Le point de vue de Jacques Freyssinet

Comment assurer la flexibilité du système productif tout en garantissant la sécurité de l'emploi ?

Cela peut reposer sur trois socles. En premier lieu, l'employeur : les entraves aux licenciements incitent les entreprises à développer la mobilité des salariés au sein des établissements. En deuxième lieu, la qualification des salariés : c'est le vieux mythe de l'ouvrier de métier qui, se sachant doté d'une qualification reconnue et transférable, refuse de s'attacher à une entreprise. Cela renvoie aux notions d'« employabilité », de « formation tout au long de la vie » et de mobilité. En troisième lieu, une logique territoriale : la sécurité de l'emploi est assurée au niveau des bassins d'emploi à condition que les salariés acceptent de changer d'établissement.

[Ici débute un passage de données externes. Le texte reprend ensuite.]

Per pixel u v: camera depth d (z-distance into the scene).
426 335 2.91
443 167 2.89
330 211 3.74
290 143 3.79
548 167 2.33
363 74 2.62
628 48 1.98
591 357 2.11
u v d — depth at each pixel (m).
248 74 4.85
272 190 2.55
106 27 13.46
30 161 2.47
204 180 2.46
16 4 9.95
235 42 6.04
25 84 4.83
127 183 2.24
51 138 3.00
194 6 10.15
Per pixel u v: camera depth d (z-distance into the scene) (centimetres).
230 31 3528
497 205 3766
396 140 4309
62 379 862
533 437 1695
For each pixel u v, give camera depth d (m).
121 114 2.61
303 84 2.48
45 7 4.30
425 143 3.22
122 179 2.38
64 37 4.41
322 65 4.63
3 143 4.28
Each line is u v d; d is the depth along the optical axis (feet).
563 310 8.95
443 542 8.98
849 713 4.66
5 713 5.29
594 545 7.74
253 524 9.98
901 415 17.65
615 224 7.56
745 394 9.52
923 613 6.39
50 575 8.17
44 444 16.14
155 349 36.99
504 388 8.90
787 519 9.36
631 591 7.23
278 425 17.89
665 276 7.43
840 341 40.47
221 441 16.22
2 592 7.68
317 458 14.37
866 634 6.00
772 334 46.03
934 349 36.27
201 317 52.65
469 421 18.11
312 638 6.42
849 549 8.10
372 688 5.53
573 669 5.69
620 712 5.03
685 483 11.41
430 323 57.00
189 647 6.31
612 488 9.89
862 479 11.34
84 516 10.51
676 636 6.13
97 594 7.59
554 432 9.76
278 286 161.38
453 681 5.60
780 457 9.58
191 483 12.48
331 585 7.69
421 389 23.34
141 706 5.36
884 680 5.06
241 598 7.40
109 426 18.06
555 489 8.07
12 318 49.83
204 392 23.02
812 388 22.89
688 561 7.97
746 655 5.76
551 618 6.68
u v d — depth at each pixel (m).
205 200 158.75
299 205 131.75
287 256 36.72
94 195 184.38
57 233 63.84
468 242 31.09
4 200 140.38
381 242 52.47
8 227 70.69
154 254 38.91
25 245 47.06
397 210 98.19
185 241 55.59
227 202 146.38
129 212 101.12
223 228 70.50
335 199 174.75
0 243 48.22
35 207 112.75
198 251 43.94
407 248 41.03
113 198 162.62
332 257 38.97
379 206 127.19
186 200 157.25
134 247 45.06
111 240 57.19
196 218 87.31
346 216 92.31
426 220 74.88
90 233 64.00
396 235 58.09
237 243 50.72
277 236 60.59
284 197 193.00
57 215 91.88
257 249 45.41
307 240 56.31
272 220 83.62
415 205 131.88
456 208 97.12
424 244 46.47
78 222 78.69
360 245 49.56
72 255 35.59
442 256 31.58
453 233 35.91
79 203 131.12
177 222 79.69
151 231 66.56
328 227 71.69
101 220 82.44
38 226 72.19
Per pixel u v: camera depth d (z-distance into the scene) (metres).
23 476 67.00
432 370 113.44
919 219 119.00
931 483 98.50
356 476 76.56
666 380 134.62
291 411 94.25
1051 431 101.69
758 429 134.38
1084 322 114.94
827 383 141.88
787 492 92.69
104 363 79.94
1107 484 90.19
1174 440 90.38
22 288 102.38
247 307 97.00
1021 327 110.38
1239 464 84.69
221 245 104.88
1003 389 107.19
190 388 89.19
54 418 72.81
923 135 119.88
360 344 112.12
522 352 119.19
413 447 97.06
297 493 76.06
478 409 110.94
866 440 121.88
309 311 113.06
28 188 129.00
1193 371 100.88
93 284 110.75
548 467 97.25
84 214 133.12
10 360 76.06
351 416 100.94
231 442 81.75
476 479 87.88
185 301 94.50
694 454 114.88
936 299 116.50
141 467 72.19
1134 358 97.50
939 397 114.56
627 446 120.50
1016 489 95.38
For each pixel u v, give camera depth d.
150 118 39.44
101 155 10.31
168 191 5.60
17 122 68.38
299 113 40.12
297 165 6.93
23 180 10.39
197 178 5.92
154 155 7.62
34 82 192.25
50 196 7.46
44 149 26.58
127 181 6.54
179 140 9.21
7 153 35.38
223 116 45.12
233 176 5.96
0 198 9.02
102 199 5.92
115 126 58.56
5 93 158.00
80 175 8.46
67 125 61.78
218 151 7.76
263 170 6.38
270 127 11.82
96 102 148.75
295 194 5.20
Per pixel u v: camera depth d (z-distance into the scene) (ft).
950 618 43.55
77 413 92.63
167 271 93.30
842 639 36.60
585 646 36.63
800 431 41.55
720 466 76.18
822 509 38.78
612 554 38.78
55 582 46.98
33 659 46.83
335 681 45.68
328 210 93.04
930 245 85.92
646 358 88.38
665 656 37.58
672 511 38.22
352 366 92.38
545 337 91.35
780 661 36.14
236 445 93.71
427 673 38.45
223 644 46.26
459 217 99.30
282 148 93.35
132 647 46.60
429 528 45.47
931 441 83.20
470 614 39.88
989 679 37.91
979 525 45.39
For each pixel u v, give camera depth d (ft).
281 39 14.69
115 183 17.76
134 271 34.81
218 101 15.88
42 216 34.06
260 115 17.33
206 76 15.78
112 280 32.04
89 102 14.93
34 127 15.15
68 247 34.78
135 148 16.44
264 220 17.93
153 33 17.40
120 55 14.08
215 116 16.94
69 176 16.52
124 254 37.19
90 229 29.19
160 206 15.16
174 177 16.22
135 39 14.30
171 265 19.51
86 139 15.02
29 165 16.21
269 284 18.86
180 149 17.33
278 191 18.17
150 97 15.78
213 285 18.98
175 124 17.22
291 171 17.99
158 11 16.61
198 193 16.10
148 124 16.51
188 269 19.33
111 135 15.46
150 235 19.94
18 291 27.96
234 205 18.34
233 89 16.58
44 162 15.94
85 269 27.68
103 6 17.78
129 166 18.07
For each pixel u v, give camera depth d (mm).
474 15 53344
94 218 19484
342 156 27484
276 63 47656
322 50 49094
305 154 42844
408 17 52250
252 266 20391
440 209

Les obligations des employeurs pourraient être relâchées dans la mesure où les garanties des salariés seraient renforcées dans les deux autres domaines. Il n'y aurait alors aucune raison de privilégier le seul lien à l'employeur comme source de sécurité.

Il existe en France un attachement particulier au premier socle...

Pendant le xixe siècle, les salariés n'avaient aucune revendication concernant la pérennité du contrat de travail. L'attachement aux entreprises est le fruit des politiques patronales de fidélisation des salariés. En réponse, ces derniers ont cherché à négocier cet attachement, se le sont réapproprié. Il est finalement devenu un droit acquis. Ces comportements d'attachement ont été considérablement amplifiés par vingt années de chômage de masse. Le problème est qu'aujourd'hui, cet attachement est le seul recours des salariés. Or il n'est pas réaliste de prétendre exercer une contrainte durable sur les entreprises en matière de niveau de l'emploi. Ne peuvent être contrôlés que la légitimité des motifs de licenciement et leur négociation. Il convient donc de renforcer les deux autres socles de la sécurité de l'emploi.